**PROBLEM DESCRIPTION**. Copy the lines of the items, from the line with "I PIÙ LETTI" up to and including the last line of the items, without any change. Leave out the pictures.
--- INPUT RECORDS Enclosed Below ---
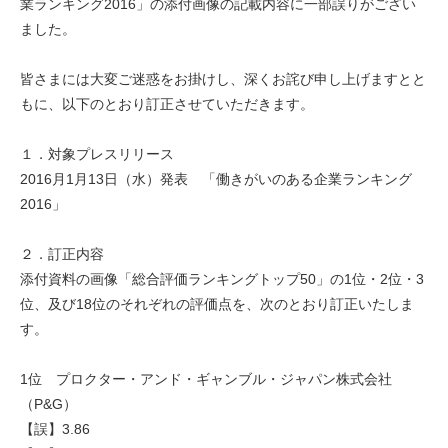
業ランキング2016」の添付画像の記載内容に一部誤りがござい
ました。
皆さまには大変ご迷惑をお掛けし、深くお詫び申し上げますとと
もに、以下のとおり訂正させていただきます。
１．対象プレスリリース
2016月1月13日（水）発表 「働きがいのある企業ランキング
2016」
２．訂正内容
添付資料の画像「総合評価ランキングトップ50」の1位・2位・3
位、及び18位のそれぞれの評価点を、次のとおり訂正いたしま
す。
1位 プロクター・アンド・ギャンブル・ジャパン株式会社
（P&G）
【誤】3.86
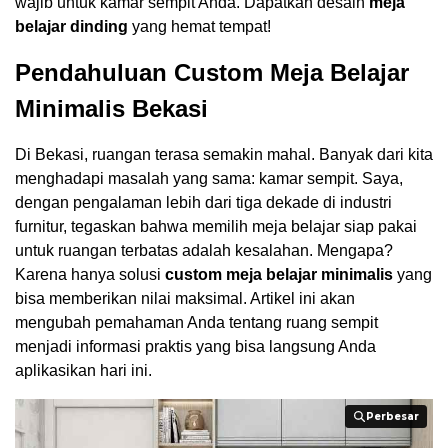
wajib untuk kamar sempit Anda. Dapatkan desain
meja
belajar dinding
yang hemat tempat!
Pendahuluan Custom Meja Belajar
Minimalis Bekasi
Di Bekasi, ruangan terasa semakin mahal. Banyak dari kita
menghadapi masalah yang sama: kamar sempit. Saya,
dengan pengalaman lebih dari tiga dekade di industri
furnitur, tegaskan bahwa memilih meja belajar siap pakai
untuk ruangan terbatas adalah kesalahan. Mengapa?
Karena hanya solusi
custom meja belajar minimalis
yang
bisa memberikan nilai maksimal. Artikel ini akan
mengubah pemahaman Anda tentang ruang sempit
menjadi informasi praktis yang bisa langsung Anda
aplikasikan hari ini.
Perbesar
Perbesar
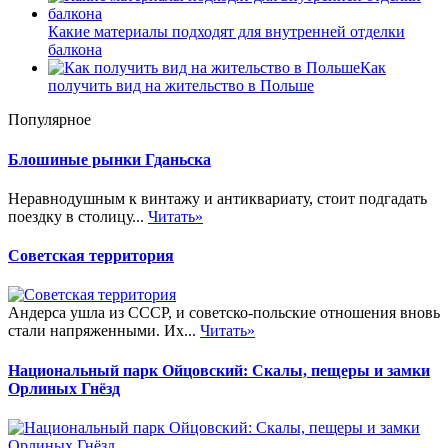
Какие материалы подходят для внутренней отделки
балкона
Как
получить вид на жительство в Польше
Популярное
Блошиные рынки Гданьска
Неравнодушным к винтажу и антиквариату, стоит подгадать
поездку в столицу...
Читать»
Советская территория
Андерса ушла из СССР, и советско-польские отношения вновь
стали напряженными. Их...
Читать»
Национальный парк Ойцовский: Скалы, пещеры и замки
Орлиных Гнёзд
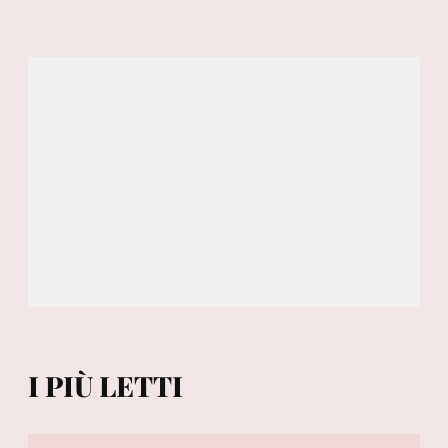
I PIÙ LETTI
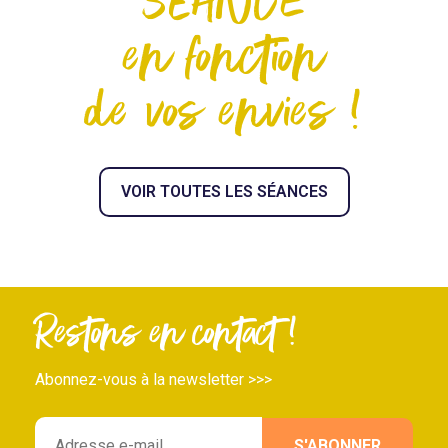
SÉANCE
en fonction
de vos envies !
VOIR TOUTES LES SÉANCES
Restons en contact !
Abonnez-vous à la newsletter >>>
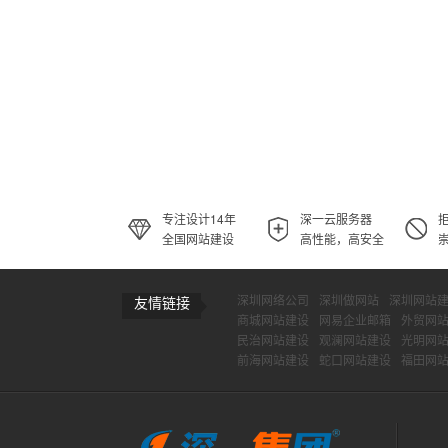
专注设计14年
深一云服务器
全国网站建设
高性能，高安全
深圳网络公司
深圳做网站
深圳网站
友情链接
商城网站建设
网易企业邮箱
外贸网
民治网站建设
观澜网站建设
光明网
前海网站建设
蛇口网站建设
福田网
--- End of Enclosed INPUT RECORDS ---
**EXPECTED ANSWER**.
I PIÙ LETTI
SÉANCE
en fonction
de vos envies !
VOIR TOUTES LES SÉANCES
Restons en contact !
Abonnez-vous à la newsletter >>>
专注设计14年
深一云服务器
全国网站建设
高性能，高安全
深圳网络公司
深圳做网站
深圳网站
友情链接
商城网站建设
网易企业邮箱
外贸网
民治网站建设
观澜网站建设
光明网
前海网站建设
蛇口网站建设
福田网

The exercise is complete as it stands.